(THINGS TO DO)
A. State whether each statement agrees with the text about Lynette: (i) Cody is played by Stephan James; (ii) Drew opens the safe without damaging it; (iii) the safe Lynette stole belonged to Gloria. Answer each with yes or no, and quote the deciding words of the text.
B. Reproduce the text about Lynette from "2. Lynette Violently" up to and including "Julia Fox's Gloria.".

(TEXT UNDER STUDY)

╔══

It's not even a case where she wants a joyride or temporary ownership of the car itself. Her whole point is just to leave his car somewhere he won't easily find it as punishment for not even attempting to use his job influence to get her access to the money she needs. I mean, he's 100% on the right side of things for that choice, but he's still an icky sleazeball.

(Image credit: Netflix)

2. Lynette Violently Giving A Dude A Seizure Via Blunt Force Trauma

Lynette's grand theft auto tactics quickly evolve into something more violent, leading to another "GET ME THE HELL-SHIT OUT OF HERE!" situation. Realistically, Lynette's conversation with Stephan James' Cody would be enough to make a longer version of this list, with all of its stereotyping implications. But things soon get worse after they visit Drew (Sean Martini) to get help breaking into the safe Lynette stole from Julia Fox's Gloria.

Nothing about this situation was above the board. Not having to walk in the dark behind buildings to reach the "front" door to the house, nor the face-tatted shitbird kissing his presumably intoxicated mother on the head before handling business, as it were. So it wasn't exactly unexpected when Drew turned out to be a disappointment of a human being by literally breaking into the safe in an irreversible way, all while Kirby's character hung in the balance between righteous action and detatched submission.

╚══

(COLLECTED MATERIAL)
╔══

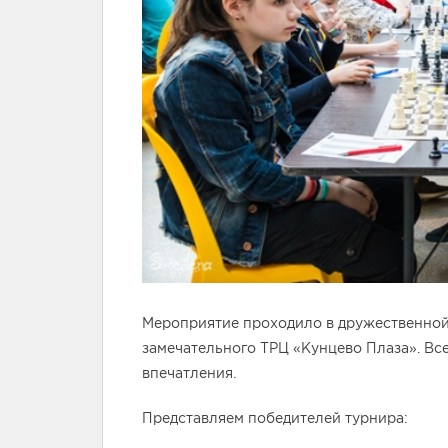
Мероприятие проходило в дружественно
замечательного ТРЦ «Кунцево Плаза». Вс
впечатления.
Представляем победителей турнира:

╚══

(EXPECTED RESPONSES)
A.
(i) Yes: "Stephan James' Cody"
(ii) No: "literally breaking into the safe in an irreversible way"
(iii) Yes: "the safe Lynette stole from Julia Fox's Gloria"

B.
2. Lynette Violently Giving A Dude A Seizure Via Blunt Force Trauma

Lynette's grand theft auto tactics quickly evolve into something more violent, leading to another "GET ME THE HELL-SHIT OUT OF HERE!" situation. Realistically, Lynette's conversation with Stephan James' Cody would be enough to make a longer version of this list, with all of its stereotyping implications. But things soon get worse after they visit Drew (Sean Martini) to get help breaking into the safe Lynette stole from Julia Fox's Gloria.